The second initiative is that I’m gearing up to offer one of my past courses, An Introduction to Philosophy in Ten Dangerous Ideas, for self-directed study. If you missed the course last winter, or if you want to study philosophy at your own pace without the scheduling constraints of a weekly discussion group, this might be for you. I’ll make an announcement later this month when the course is up and ready to go.
 
The other piece of philosophy news from the last month is that I’ve added a post to the starting points section of my blog—an explainer on the difference between animal welfare and animal rights in a philosophy context.
 
I enjoyed a number of local adventures in the past month, but none quite as special as a four-day kayaking trip in the Broken Group islands on the west coast of Vancouver Island. The rugged shorelines and ancient forests on that coast inspire awe and wonder—good fodder for philosophical reflection. These are the traditional lands of the Nuu-chah-nulth First Nations, whose philosophy featured in this summer’s course on wisdom from the modern world.
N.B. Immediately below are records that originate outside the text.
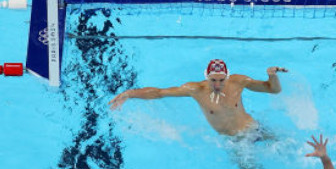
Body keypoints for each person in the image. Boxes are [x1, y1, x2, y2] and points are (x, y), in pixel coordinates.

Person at [108, 59, 287, 137]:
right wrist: (129, 94)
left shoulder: (239, 82)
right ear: (206, 78)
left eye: (221, 80)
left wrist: (272, 75)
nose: (217, 85)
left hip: (253, 128)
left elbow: (273, 90)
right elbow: (159, 92)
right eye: (213, 80)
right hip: (235, 142)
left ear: (228, 77)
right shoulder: (195, 89)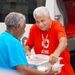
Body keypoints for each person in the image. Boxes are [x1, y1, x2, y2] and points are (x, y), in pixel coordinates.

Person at [25, 6, 74, 75]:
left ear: (49, 18)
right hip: (44, 71)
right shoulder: (34, 28)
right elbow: (28, 45)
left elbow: (63, 41)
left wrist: (56, 53)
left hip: (61, 71)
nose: (40, 24)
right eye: (37, 22)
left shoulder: (57, 26)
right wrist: (27, 51)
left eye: (42, 21)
My sister told me recently about an app she uses called Freedom. The app selectively blocks certain websites—or the entire Internet if you choose—in order to keep you from distractions while working. If you succumb to temptation and try to load a page you’ve blocked, a green screen pops up with a butterfly icon and the text, “You are free from this site.”
 
The app is designed to prevent you from doing something. This might sound like the opposite of freedom. Aren’t you free when you can do whatever you want?
 
As you can imagine, freedom has been on my mind a lot in the past month as I gear up for my autumn course. When you tune your ear to the word, you notice it all over the place. People’s ideas of freedom seem to range all over the shop. Consider the bizarre, rambunctious politics of the United States, where the word freedom—or its fancier Latinate cousin, liberty—takes on a near sacred quality. The far right-wing “Freedom Caucus” in the House of Representatives share virtually no common ground with supporters of “reproductive freedom” who call for universal access to safe, legal abortion. We’re all in favour of freedom, but what “freedom” means is hotly contested.
 
What’s going on here? How can everyone be in favour of freedom while also disagreeing on almost every point of policy? How can an app that stops you from doing things promote itself as liberatory? If the word freedom can mean so many different things, how can it mean anything at all?
 
The word freedom can seem so multivalent because it’s used as a term of contrast. Whenever you speak about freedom, there’s an implied contrast to some form of unfreedom. Although the positive term freedom would seem the dominant one, it takes its meaning from the implied contrast. The philosopher J. L. Austin calls words like this “trouser-words,” in the dated sense that, in the freedom/unfreedom pair, it’s actually unfreedom that “wears the trousers.”
 
When someone talks about freedom it’s productive to ask, “in contrast to what?” The contrasting unfreedom is generally some kind of obstacle or hindrance: political oppression, my suffocating job or marriage, my addictions or compulsions, or (the refrain of every teenager) my controlling parents. That shining, beautiful life I want to lead is just out of my reach because of the obstacles that keep me from being free. The rallying cry of freedom is so powerful because it evokes a shedding of obstacles and the prospect of stepping into a bright new dawn where, at long last, nothing stands in my way.
 
But the external hindrances we like to rail against can be convenient scapegoats. You might be familiar with a loose endish feeling that sometimes follows a great disburdening. I finished that project that was eating up all my time, I got out of that stifling relationship, I dropped everything and went on that big holiday—now what?
 
The one time I’ve been on a cruise ship (well, an ocean liner, but the difference doesn’t matter), I was struck by the expressions of aggressive boredom I saw on so many faces. These people had gone to considerable trouble and expense to live out a fantasy of freedom—away from it all, out on the open ocean, in pampered luxury—and they still weren’t happy. The usual excuses of unfreedom were no longer available and they were confronted with a deeper set of obstacles—the ones that lie within.
 
Curiously, having no constraints at all doesn’t seem to make us happy. Parents know that children need structure and “freeing” them from all strictures is a recipe for a meltdown. I’m not sure we ever really outgrow that phase. Immanuel Kant argues that genuine autonomy isn’t freedom from all restrictions but the freedom to choose the restrictions you impose. We’ll look at a modern elaboration on this idea by the Harvard philosopher Christine Korsgaard in my autumn course as well as a bitter riposte from Fyodor Dostoevsky’s fictional Underground Man.
 
The makers of the Freedom app seem to acknowledge Kant’s point. Maybe true freedom lies not in being free from all obstacles but in imposing the right obstacles—that is, the ones that channel you in the direction you want or need to go. When yearning for freedom, it’s important to consider not just want you want to be free from but also what you want to be free for.